── TASK INPUTS
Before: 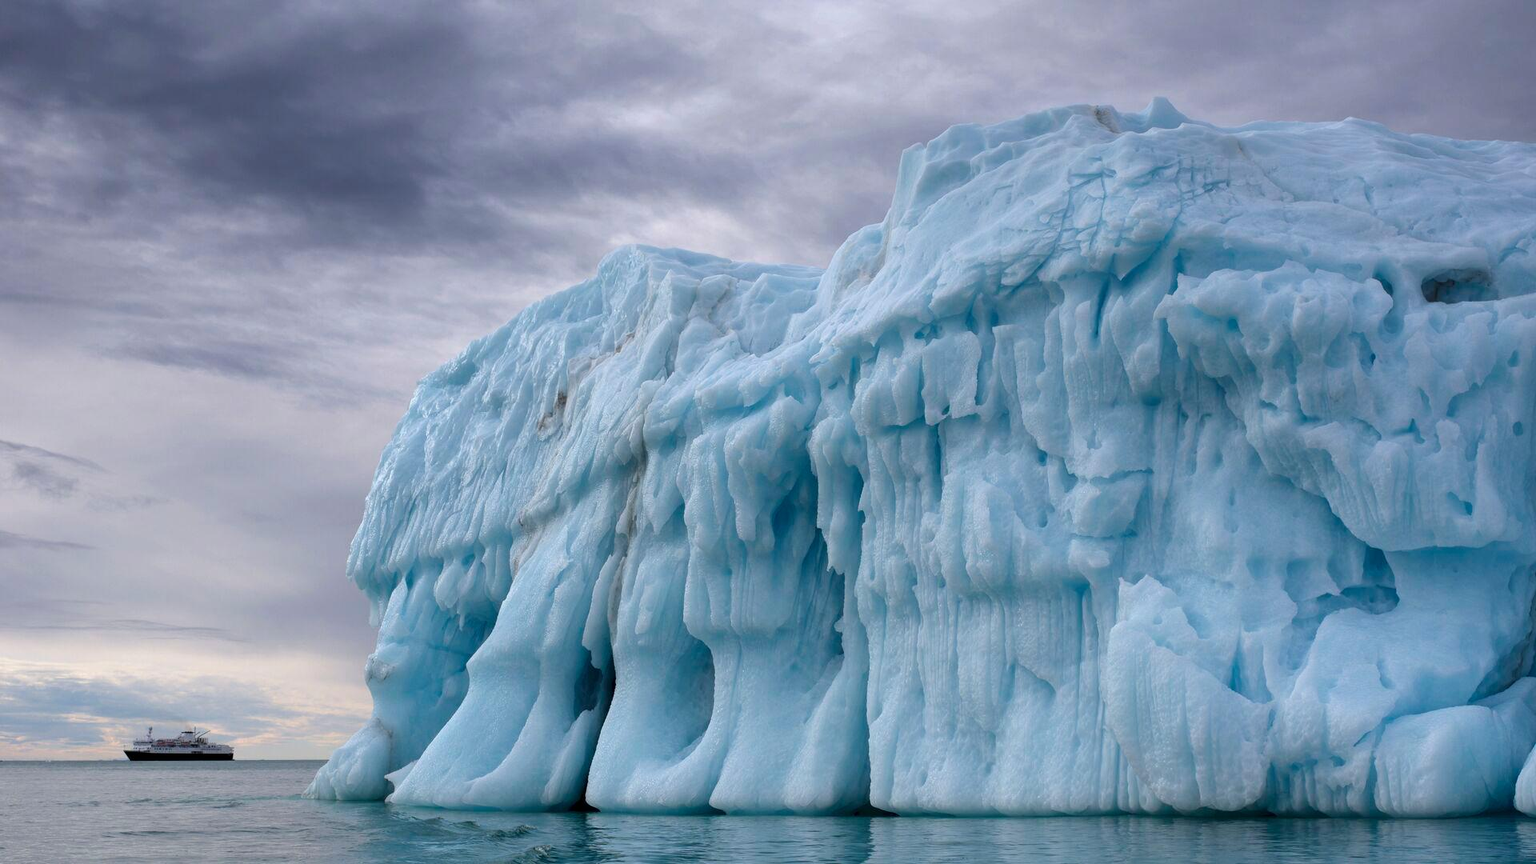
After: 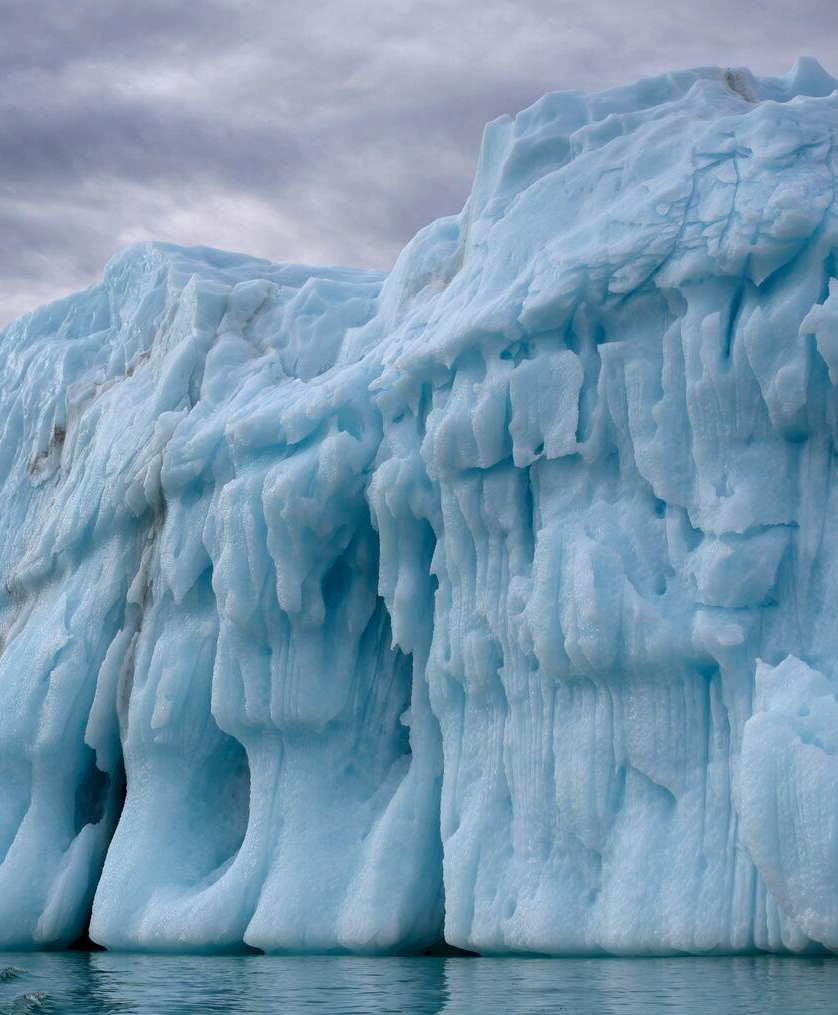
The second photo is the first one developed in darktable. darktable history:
crop: left 33.491%, top 5.989%, right 22.823%
base curve: preserve colors none
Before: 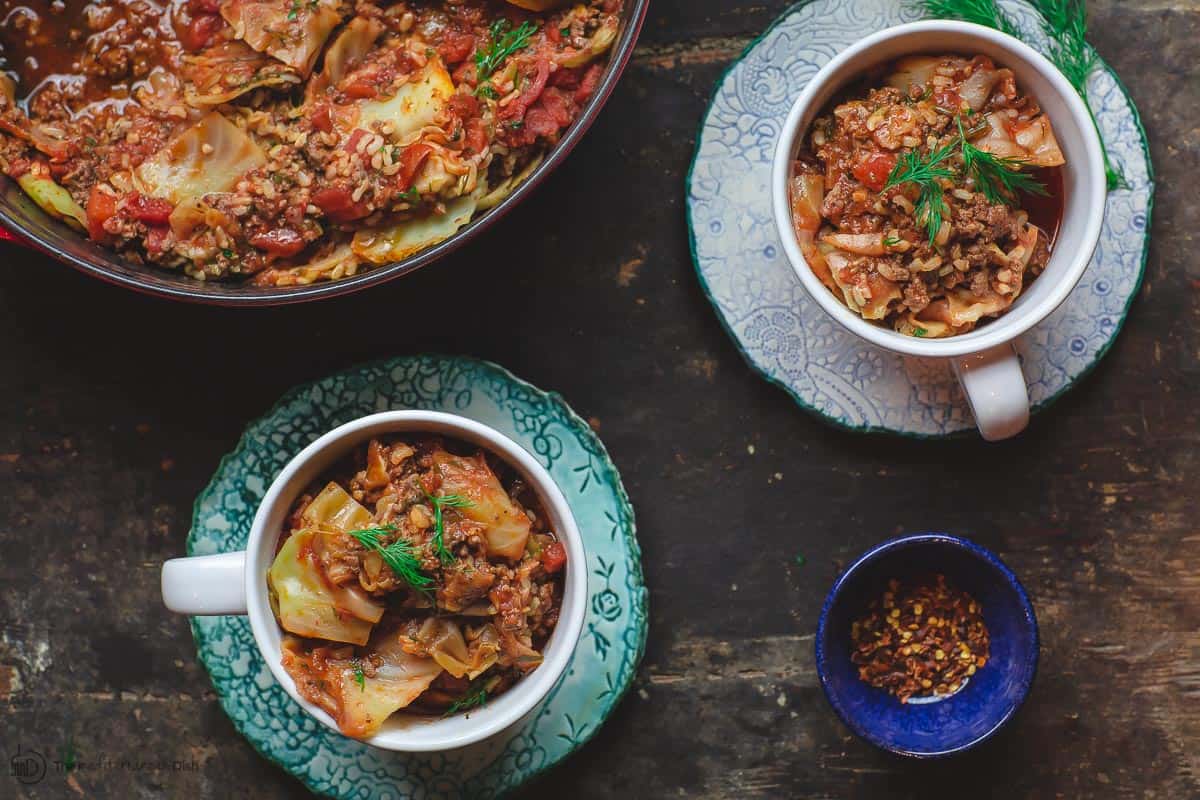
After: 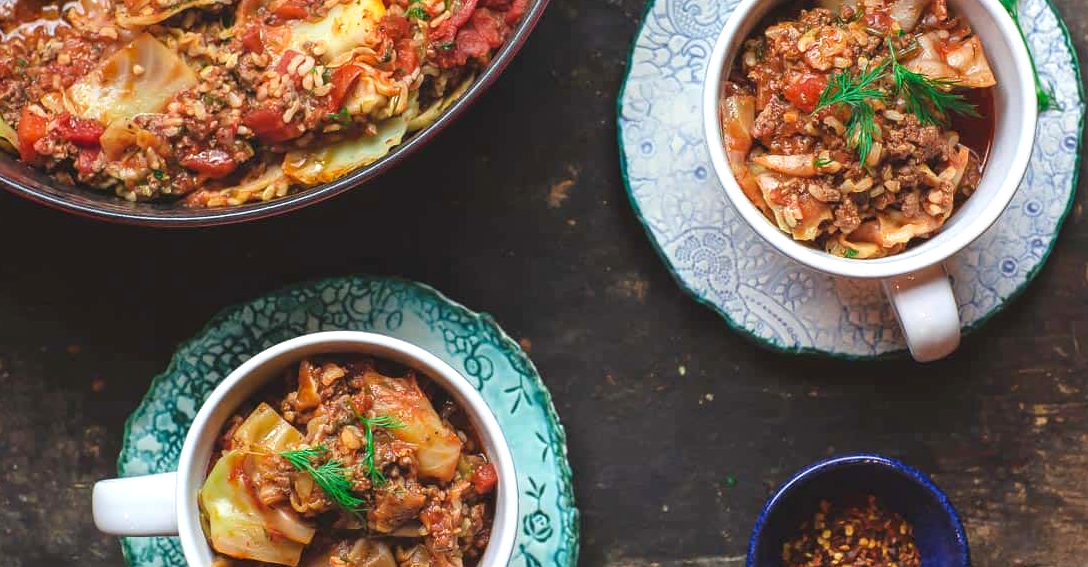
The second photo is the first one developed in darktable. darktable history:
crop: left 5.821%, top 9.995%, right 3.497%, bottom 19.092%
exposure: black level correction 0.001, exposure 0.499 EV, compensate highlight preservation false
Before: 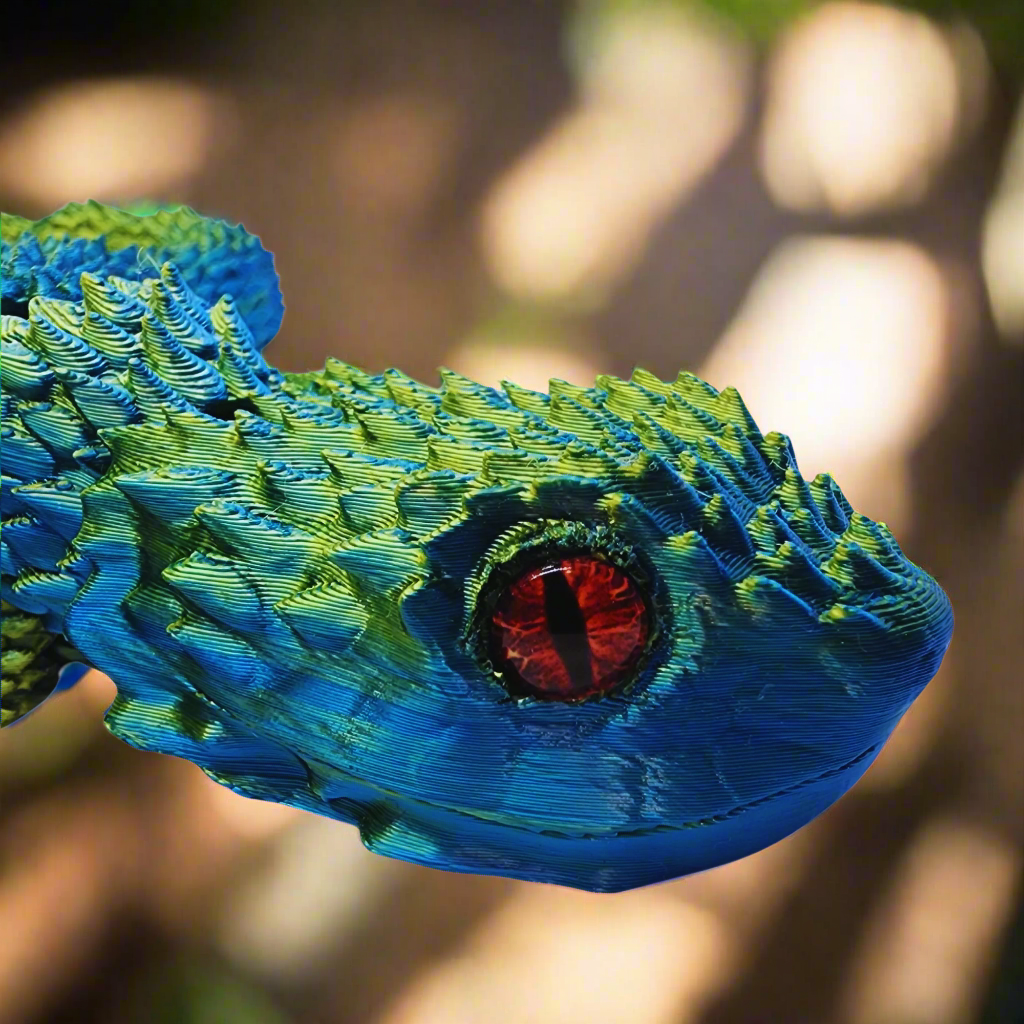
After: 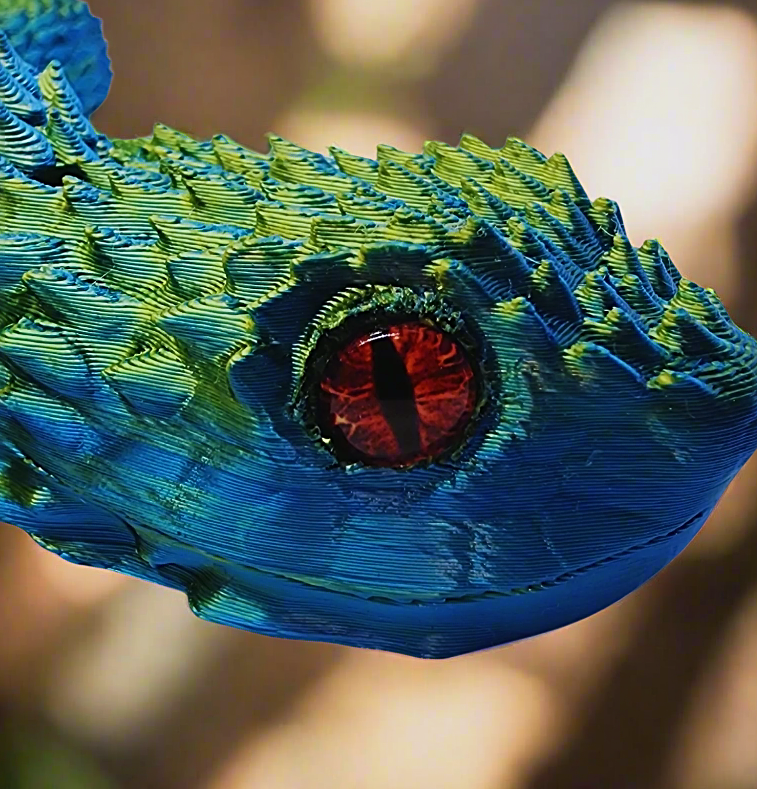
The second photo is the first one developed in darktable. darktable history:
sharpen: on, module defaults
crop: left 16.871%, top 22.857%, right 9.116%
exposure: exposure -0.293 EV, compensate highlight preservation false
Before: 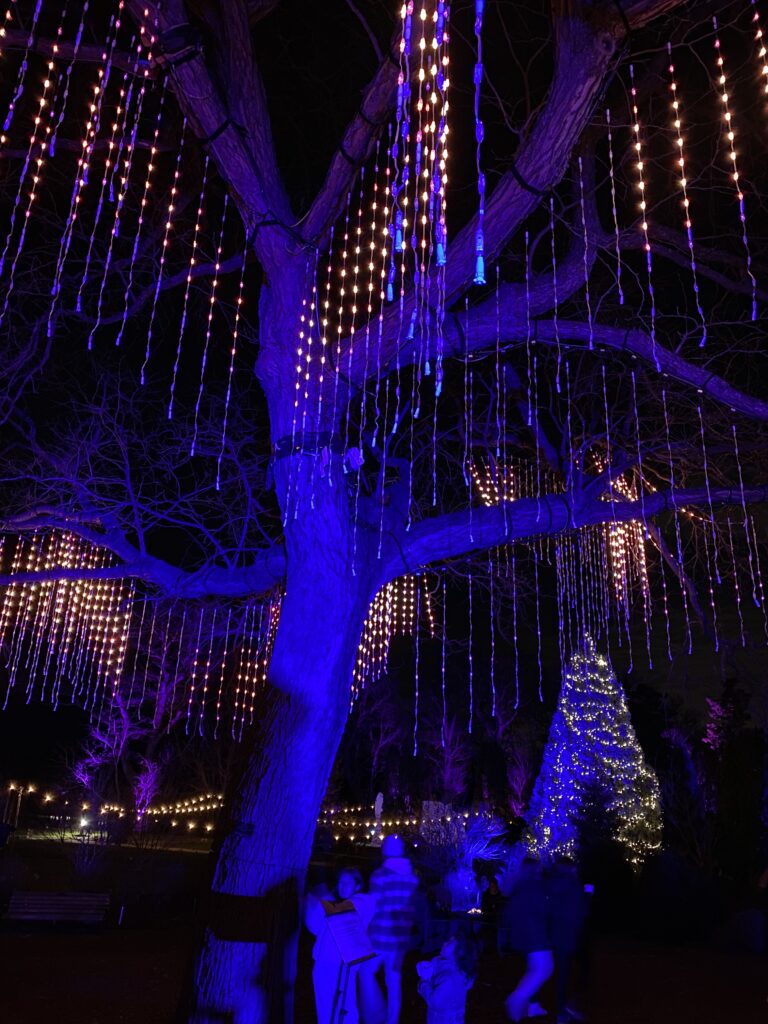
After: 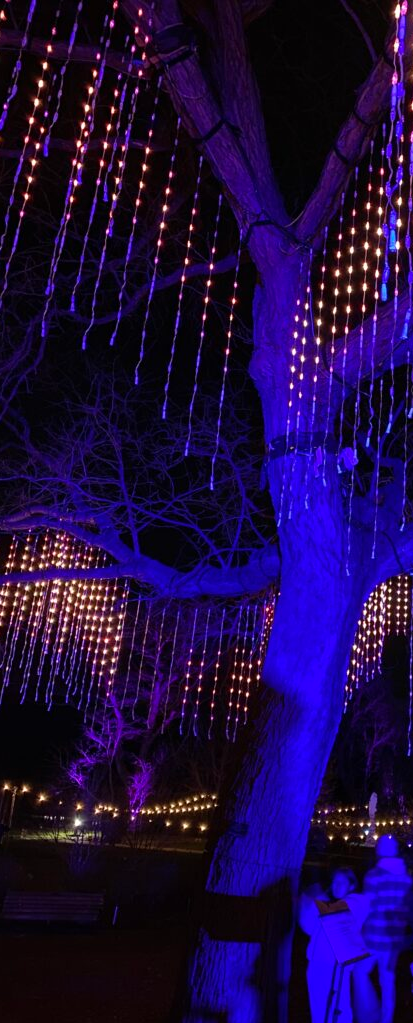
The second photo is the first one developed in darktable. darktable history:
crop: left 0.864%, right 45.322%, bottom 0.092%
────
PROBLEM TO SOLVE
Can you copy out the entries verbatim, beginning with the first line and stopping after the line that contains "exposure: exposure -0.293", leaving out the pictures?

ANSWER TO THIS TASK
Before: 
After: 
The second photo is the first one developed in darktable. darktable history:
crop: left 33.491%, top 5.989%, right 22.823%
base curve: preserve colors none
Before: 
After: 
The second photo is the first one developed in darktable. darktable history:
crop: left 5.821%, top 9.995%, right 3.497%, bottom 19.092%
exposure: black level correction 0.001, exposure 0.499 EV, compensate highlight preservation false
Before: 
After: 
The second photo is the first one developed in darktable. darktable history:
sharpen: on, module defaults
crop: left 16.871%, top 22.857%, right 9.116%
exposure: exposure -0.293 EV, compensate highlight preservation false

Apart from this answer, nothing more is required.